Cependant le livre m’a semblé extrêmement influencé par le contexte de sa rédaction - les années soixante américaines -, puisque marqué par la lutte des droits civiques des Noirs, lesquels apparaissent toujours comme au bas de l’échelle sociale (il y a même un clin d’oeil à Malcolm X avec une allusion à un homme politique nommé Malcolm Shabazz), par un mouvement contestataire des étudiants en rupture avec la société de leurs parents (Barron et son ex-femme sont des Bébés Bolchéviques de Berkeley, le Nanterre californien), par les revendications libertaires concernant la drogue ou la sexualité (certains passages sont sexuellement des plus explicites et la drogue est un produit de consommation courante dans l’Amérique de Barron), enfin par une condamnation du monde politique en général, Républicains et Démocrates étant mis quasiment dans le même sac, les premiers étant déjà au fond. Même l’esthétique du livre renvoie au psychédélisme des années soixante finissant (l’orgue chromatique dans l’appartement de Barron), ne serait-ce que par l’usage du split screen dans le show, pratique très innovante dans le cinéma de la fin des années soixante (cf.
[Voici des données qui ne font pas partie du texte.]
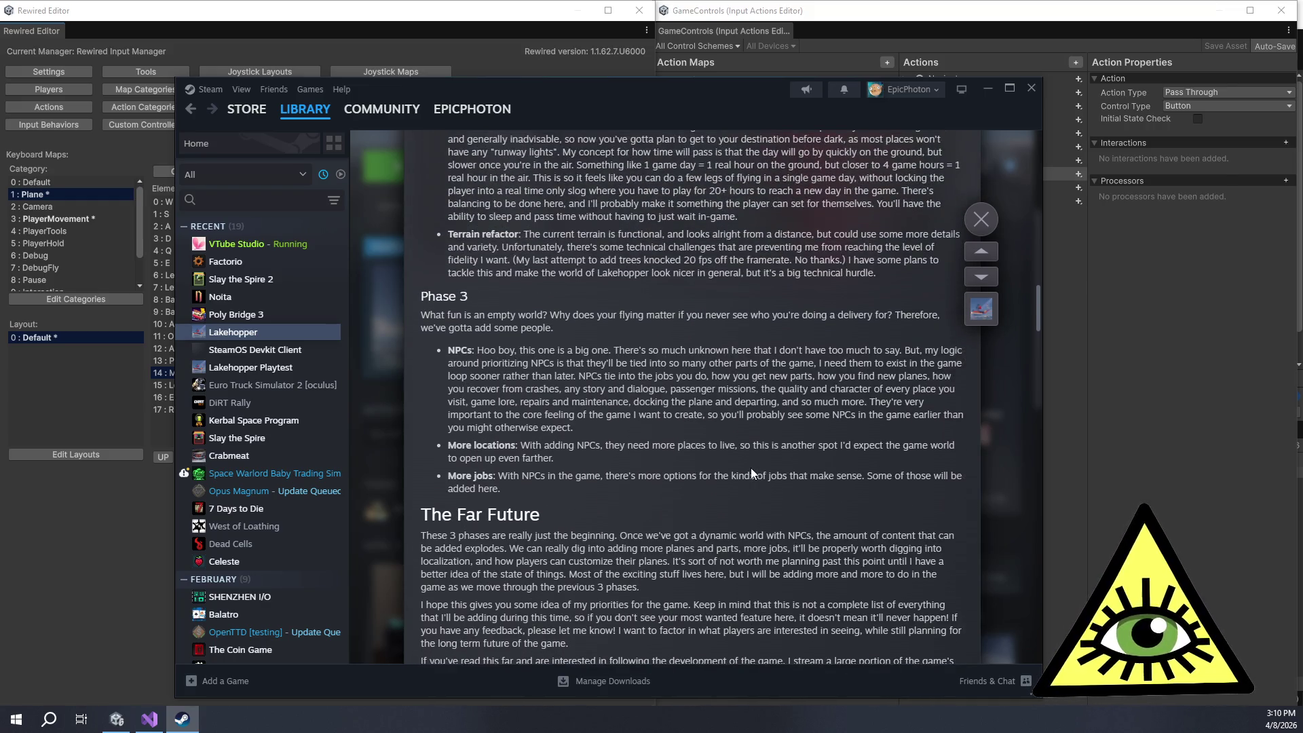
{"action": "scroll", "coordinate": [781, 535], "scroll_direction": "up", "scroll_amount": 10}
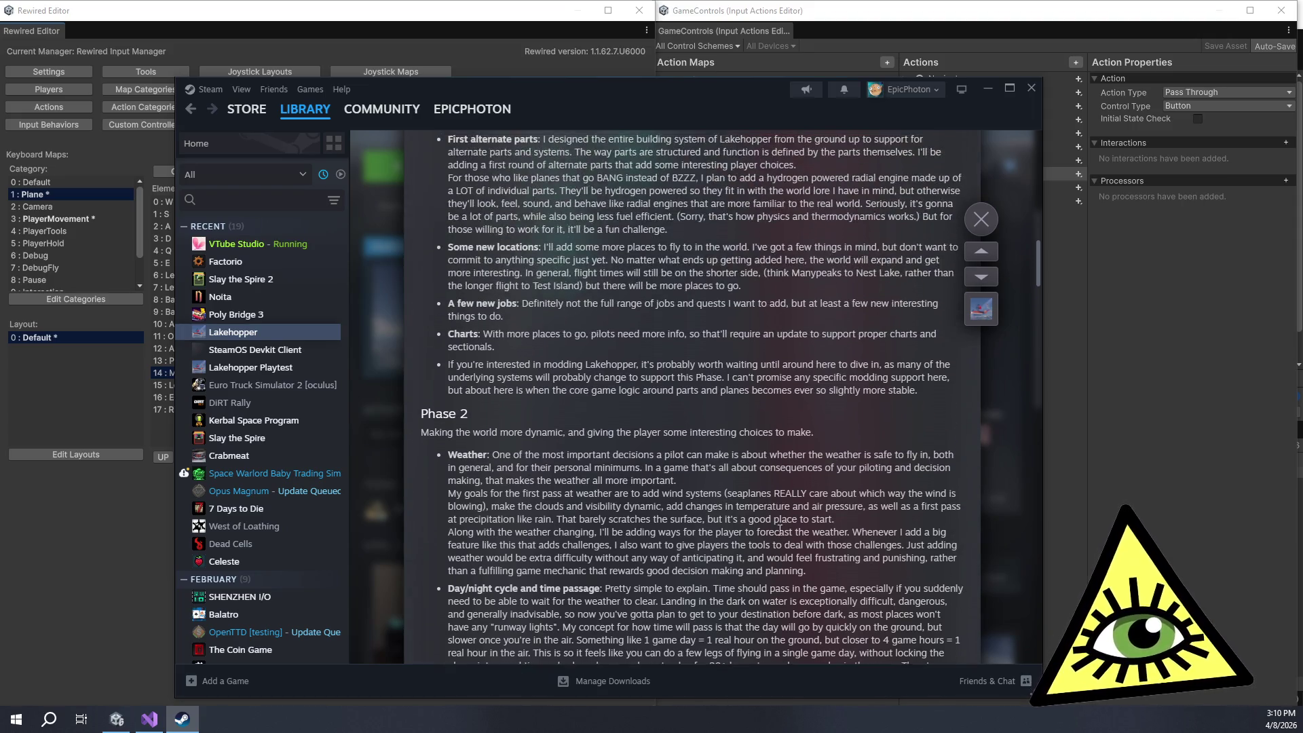
{"action": "scroll", "coordinate": [776, 538], "scroll_direction": "up", "scroll_amount": 1}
L’Affaire Thomas Crown de Jewinson ou L’Etrangleur de Boston de Fleischer, deux films sortis en 1968).

Quelque part donc, Spinrad ne fait qu’amplifier des tendances de la société de son époque, ce qui en soit est fréquent dans la SF qui se donne pour but de pointer du doigt des travers contemporains. Jack Barron est une critique de la société américaine d’une époque, une dénonciation du capitalisme à la sauce marxiste puisqu’il oppose des privilégiés pouvant s’octroyer l’immortalité à des exploités. Il ne cherche pas à innover, ne serait-ce que dans le décor ou la technologie - tout au plus avec les vidphones -, même si on peut lui trouver un talent visionnaire dans sa capacité à prévoir l’élection à la présidence de Reagan, mais là encore il ne fait que s’appuyer sur l’élection de celui-ci au poste de gouverneur de Californie en 1967. En somme, Jack Barron et l’éternité m’a semblé être le roman de SF d’une génération.
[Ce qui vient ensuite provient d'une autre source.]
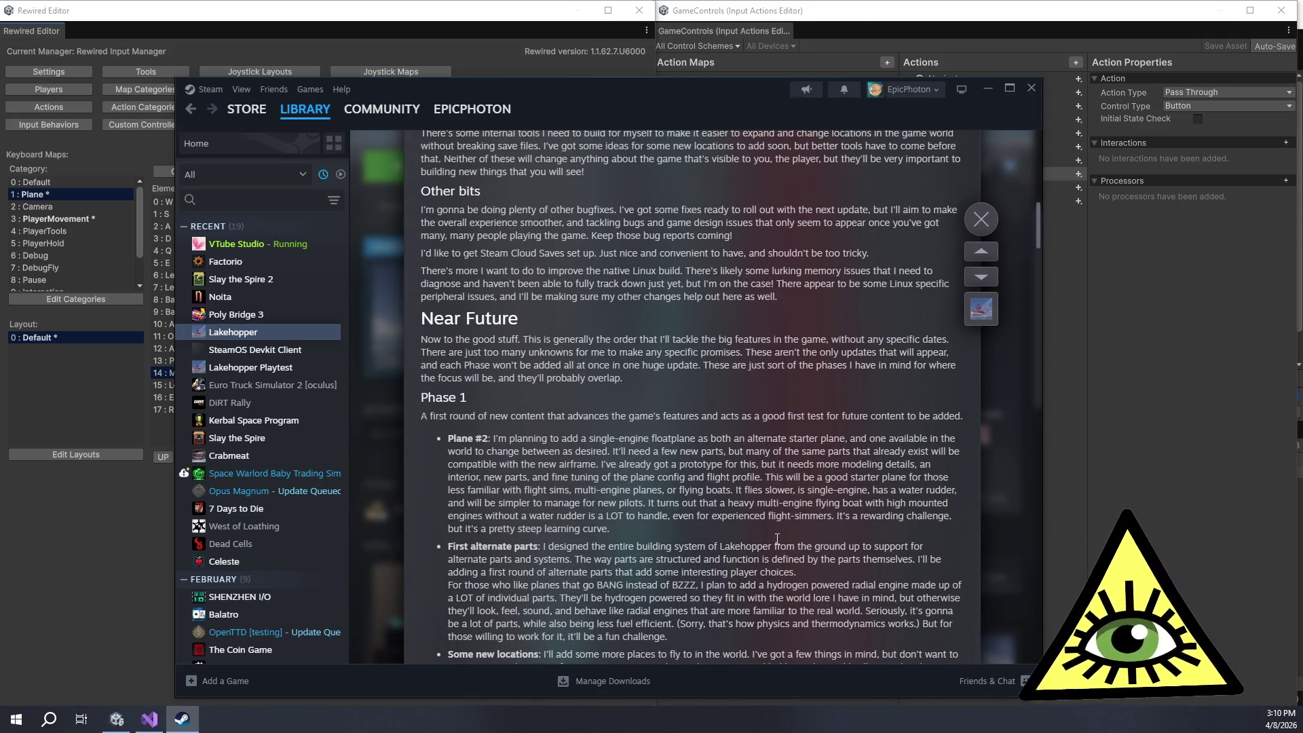
{"action": "scroll", "coordinate": [767, 536], "scroll_direction": "down", "scroll_amount": 1}
{"action": "scroll", "coordinate": [760, 529], "scroll_direction": "up", "scroll_amount": 6}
Par ailleurs, si le livre emploie un langage très direct dans un style rapide qui multiplie les juxtapositions de propositions, le vocabulaire m’a semblé vieillot et du coup, pas aussi percutant qu’il a dû l’être en son temps. Le nom de l’émission de Barron en fournit un bon exemple : Faites suer Jack Barron - Bug Jack Barron en anglais -, ça manque un peu de punch aujourd’hui. Mais est-ce le champ lexical employé par Spinrad qui a vieilli ou est-ce la traduction faite par Guy Abadia en 1971, qui a mal vieilli ? Voilà un livre qui vient contribuer au débat de l’utilité de publier de nouvelles traduction !

Toujours est-il que ces deux aspects - l’influence du contexte de la rédaction et le vocabulaire - font que ce livre, qui figure dans quasiment toutes les listes des must de la SF, n’a pas suscité en moins un enthousiasme délirant. J’ai apprécié, mais sans plus. Pour le moment Les Années fléaux restent mon Spinrad préféré, mais il m’en reste encore à lire.


[1Ma dernière lecture remonte à 2008 avec Rêve de fer et encore, c’était une relecture, c’est dire !

[2i.e. un livre que l’on peut relire sans qu’il paraisse démodé selon la définition d’Italo Calvino qui est celle que j’approuve le plus

[3Parmi lesquelles j’ai choisi la couverture réalisée par Manchu pour laquelle j’ai un faible.